Notes from France: Engaging Our Senses and Sense of Community

April 25, 2007 | Written By:

by Jean Saunders, HSC School Wellness Director

Jean is attending the 2007 International Exchange Forum on Children, Obesity, Food Choice and the Environment in the Loire Valley of France. Her entries will be posted throughout the week.

Deborahmadison_2 Tuesday afternoon brought more fascinating and inspiring new information, including a wonderful keynote from Deborah Madison, a multi-talented chef who founded Greens, the famous vegetarian restaurant in San Francisco.

She spoke about the importance of really experiencing food with all our senses, and the importance of giving children the opportunity to have this experience. This was quite moving, but it was a story Deborah told about children in Santa Fe that made the biggest impression on me.

Children at the elementary school she described had fresh produce at their school: peaches, pears, tomatoes and wonderful seasonal fruit. We all know how much better fruit tastes when it is fresh, in season, and just perfectly ripe. The problem at this elementary school is that the children — although they had access to fresh food — were never able to taste it when it was ripe.

Why? The cafeteria staff always served the produce when it was still hard and green. They were so afraid that the fruit would spoil that they refused to wait until it was ready to eat before serving it.

The USDA stipulates that food received through the Fruit and Vegetable Program must be used — it cannot be thrown out or given away. The cafeteria staff did not feel they could risk waiting for the produce to ripen. So instead of juicy fresh peaches, the children were given dry green ones.

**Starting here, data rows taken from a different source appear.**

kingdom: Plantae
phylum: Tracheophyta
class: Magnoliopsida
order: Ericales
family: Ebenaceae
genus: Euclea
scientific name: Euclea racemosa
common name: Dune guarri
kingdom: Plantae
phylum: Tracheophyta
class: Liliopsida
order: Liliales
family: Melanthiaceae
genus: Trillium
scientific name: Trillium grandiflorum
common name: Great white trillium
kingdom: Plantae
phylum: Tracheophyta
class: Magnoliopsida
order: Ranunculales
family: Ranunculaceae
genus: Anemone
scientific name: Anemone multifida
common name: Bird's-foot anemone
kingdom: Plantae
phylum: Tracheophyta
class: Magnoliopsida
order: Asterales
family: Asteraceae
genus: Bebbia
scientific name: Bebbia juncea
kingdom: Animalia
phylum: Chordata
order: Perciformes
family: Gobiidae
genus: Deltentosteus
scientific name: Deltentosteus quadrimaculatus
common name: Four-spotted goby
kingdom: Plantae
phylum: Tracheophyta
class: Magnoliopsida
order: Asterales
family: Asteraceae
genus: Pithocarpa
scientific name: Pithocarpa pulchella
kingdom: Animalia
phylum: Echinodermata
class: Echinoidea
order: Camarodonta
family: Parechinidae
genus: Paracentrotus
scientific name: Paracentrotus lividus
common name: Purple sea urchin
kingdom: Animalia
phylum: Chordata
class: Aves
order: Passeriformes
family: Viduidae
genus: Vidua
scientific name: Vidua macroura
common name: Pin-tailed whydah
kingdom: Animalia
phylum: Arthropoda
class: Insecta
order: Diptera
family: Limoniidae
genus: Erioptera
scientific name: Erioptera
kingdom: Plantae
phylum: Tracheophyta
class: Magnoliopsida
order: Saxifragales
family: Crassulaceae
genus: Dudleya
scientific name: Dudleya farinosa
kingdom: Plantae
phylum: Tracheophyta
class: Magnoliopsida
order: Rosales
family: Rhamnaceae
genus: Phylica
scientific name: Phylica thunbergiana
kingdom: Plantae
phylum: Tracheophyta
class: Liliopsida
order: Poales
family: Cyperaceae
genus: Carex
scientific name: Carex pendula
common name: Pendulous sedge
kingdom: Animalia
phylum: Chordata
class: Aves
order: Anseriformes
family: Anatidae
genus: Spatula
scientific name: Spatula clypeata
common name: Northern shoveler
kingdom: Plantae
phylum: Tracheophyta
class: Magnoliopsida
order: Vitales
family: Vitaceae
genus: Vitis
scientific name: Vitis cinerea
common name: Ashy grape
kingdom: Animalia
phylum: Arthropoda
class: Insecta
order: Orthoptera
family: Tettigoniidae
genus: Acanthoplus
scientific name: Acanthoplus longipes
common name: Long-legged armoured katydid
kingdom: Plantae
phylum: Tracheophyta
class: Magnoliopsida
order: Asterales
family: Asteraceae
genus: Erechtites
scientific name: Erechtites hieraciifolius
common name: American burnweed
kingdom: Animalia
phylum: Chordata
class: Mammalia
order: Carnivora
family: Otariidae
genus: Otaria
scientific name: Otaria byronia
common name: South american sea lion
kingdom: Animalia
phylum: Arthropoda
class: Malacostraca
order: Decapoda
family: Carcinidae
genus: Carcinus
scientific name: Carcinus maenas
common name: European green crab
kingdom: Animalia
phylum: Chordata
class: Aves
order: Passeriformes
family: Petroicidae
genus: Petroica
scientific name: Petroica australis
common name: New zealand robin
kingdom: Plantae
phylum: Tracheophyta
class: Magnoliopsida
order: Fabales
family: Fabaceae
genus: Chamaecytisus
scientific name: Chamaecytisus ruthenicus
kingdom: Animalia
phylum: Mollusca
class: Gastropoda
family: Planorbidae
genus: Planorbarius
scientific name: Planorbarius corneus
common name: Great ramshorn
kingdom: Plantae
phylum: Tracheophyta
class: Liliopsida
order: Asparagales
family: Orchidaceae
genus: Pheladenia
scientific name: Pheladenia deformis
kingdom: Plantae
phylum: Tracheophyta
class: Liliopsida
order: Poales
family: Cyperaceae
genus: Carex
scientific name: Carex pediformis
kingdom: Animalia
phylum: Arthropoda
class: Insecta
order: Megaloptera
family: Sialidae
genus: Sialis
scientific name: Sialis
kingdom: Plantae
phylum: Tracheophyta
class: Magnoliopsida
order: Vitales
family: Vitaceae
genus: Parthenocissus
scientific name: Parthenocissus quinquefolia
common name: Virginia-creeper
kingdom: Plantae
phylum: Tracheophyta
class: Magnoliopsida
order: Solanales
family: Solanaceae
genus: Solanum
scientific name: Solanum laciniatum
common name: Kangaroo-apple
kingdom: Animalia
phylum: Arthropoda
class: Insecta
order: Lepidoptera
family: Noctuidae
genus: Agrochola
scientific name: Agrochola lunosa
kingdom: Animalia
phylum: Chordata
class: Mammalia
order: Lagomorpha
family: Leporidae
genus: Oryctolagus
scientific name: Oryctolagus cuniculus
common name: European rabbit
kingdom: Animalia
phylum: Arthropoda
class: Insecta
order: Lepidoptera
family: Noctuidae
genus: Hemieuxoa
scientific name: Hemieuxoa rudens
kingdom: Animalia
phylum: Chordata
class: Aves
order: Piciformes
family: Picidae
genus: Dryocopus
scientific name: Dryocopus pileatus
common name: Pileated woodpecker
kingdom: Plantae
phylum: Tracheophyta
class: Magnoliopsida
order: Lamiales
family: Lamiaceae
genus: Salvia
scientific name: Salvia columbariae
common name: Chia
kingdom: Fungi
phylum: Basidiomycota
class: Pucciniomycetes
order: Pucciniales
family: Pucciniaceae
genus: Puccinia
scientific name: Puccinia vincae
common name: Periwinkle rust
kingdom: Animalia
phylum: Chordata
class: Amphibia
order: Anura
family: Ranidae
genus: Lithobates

This school’s story brings to the surface all the small ways that our best efforts can be sidetracked, but it also highlights the simple changes that could bring children the remarkable food experiences (fresh, ripe peaches!) that will shape their lifelong approach to eating.

As we think about all the senses we engage while enjoying that perfect peach, another of Deborah’s stories reminds me of the extra enjoyment and value that the school community can bring to food.

One of the things I hoped to observe in France was the sense of community around the table that we so often hear flourishes in Europe. But the most moving example of this I’ve heard so far came from a high school Deborah told us about in the U.S., where the students have a fresh salad bar available at lunch.

“Sometimes food tastes better at school,” one of the students told her, “because it tastes better when we eat it with our friends.”